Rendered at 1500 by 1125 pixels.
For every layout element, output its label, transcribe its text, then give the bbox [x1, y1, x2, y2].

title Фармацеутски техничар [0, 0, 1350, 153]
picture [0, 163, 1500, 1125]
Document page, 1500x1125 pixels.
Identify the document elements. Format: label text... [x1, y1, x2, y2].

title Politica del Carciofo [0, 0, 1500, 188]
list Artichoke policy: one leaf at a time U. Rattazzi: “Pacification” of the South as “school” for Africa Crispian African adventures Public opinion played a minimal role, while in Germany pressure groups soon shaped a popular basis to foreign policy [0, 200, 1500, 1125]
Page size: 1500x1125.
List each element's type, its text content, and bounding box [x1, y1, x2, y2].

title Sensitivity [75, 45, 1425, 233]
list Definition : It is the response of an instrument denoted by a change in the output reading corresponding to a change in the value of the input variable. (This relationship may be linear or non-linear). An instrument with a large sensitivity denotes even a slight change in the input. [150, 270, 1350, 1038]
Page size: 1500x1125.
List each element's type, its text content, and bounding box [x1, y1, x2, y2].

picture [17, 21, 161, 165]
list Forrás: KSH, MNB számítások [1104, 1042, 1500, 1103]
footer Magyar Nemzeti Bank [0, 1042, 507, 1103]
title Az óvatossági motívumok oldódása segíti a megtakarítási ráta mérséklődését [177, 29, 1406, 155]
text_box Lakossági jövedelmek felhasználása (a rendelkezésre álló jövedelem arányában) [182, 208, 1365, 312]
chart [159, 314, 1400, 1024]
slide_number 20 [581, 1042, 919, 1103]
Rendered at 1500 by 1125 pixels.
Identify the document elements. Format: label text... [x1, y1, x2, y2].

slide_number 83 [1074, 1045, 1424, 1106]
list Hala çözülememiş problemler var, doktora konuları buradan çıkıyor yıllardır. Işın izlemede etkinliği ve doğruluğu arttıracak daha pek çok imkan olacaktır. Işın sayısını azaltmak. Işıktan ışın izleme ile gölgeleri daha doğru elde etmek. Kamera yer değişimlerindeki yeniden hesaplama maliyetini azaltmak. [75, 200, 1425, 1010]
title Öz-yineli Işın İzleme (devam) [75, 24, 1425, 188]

....

**Job**
All of the material must appear again, exactly as given.

**Exercise result**
Rendered at 1500 by 1125 pixels.
For every layout element, output its label, transcribe its text, then give the bbox [x1, y1, x2, y2].

title Фармацеутски техничар [0, 0, 1350, 153]
picture [0, 163, 1500, 1125]
Document page, 1500x1125 pixels.
Identify the document elements. Format: label text... [x1, y1, x2, y2].

title Politica del Carciofo [0, 0, 1500, 188]
list Artichoke policy: one leaf at a time U. Rattazzi: “Pacification” of the South as “school” for Africa Crispian African adventures Public opinion played a minimal role, while in Germany pressure groups soon shaped a popular basis to foreign policy [0, 200, 1500, 1125]
Page size: 1500x1125.
List each element's type, its text content, and bounding box [x1, y1, x2, y2].

title Sensitivity [75, 45, 1425, 233]
list Definition : It is the response of an instrument denoted by a change in the output reading corresponding to a change in the value of the input variable. (This relationship may be linear or non-linear). An instrument with a large sensitivity denotes even a slight change in the input. [150, 270, 1350, 1038]
Page size: 1500x1125.
List each element's type, its text content, and bounding box [x1, y1, x2, y2].

picture [17, 21, 161, 165]
list Forrás: KSH, MNB számítások [1104, 1042, 1500, 1103]
footer Magyar Nemzeti Bank [0, 1042, 507, 1103]
title Az óvatossági motívumok oldódása segíti a megtakarítási ráta mérséklődését [177, 29, 1406, 155]
text_box Lakossági jövedelmek felhasználása (a rendelkezésre álló jövedelem arányában) [182, 208, 1365, 312]
chart [159, 314, 1400, 1024]
slide_number 20 [581, 1042, 919, 1103]
Rendered at 1500 by 1125 pixels.
Identify the document elements. Format: label text... [x1, y1, x2, y2].

slide_number 83 [1074, 1045, 1424, 1106]
list Hala çözülememiş problemler var, doktora konuları buradan çıkıyor yıllardır. Işın izlemede etkinliği ve doğruluğu arttıracak daha pek çok imkan olacaktır. Işın sayısını azaltmak. Işıktan ışın izleme ile gölgeleri daha doğru elde etmek. Kamera yer değişimlerindeki yeniden hesaplama maliyetini azaltmak. [75, 200, 1425, 1010]
title Öz-yineli Işın İzleme (devam) [75, 24, 1425, 188]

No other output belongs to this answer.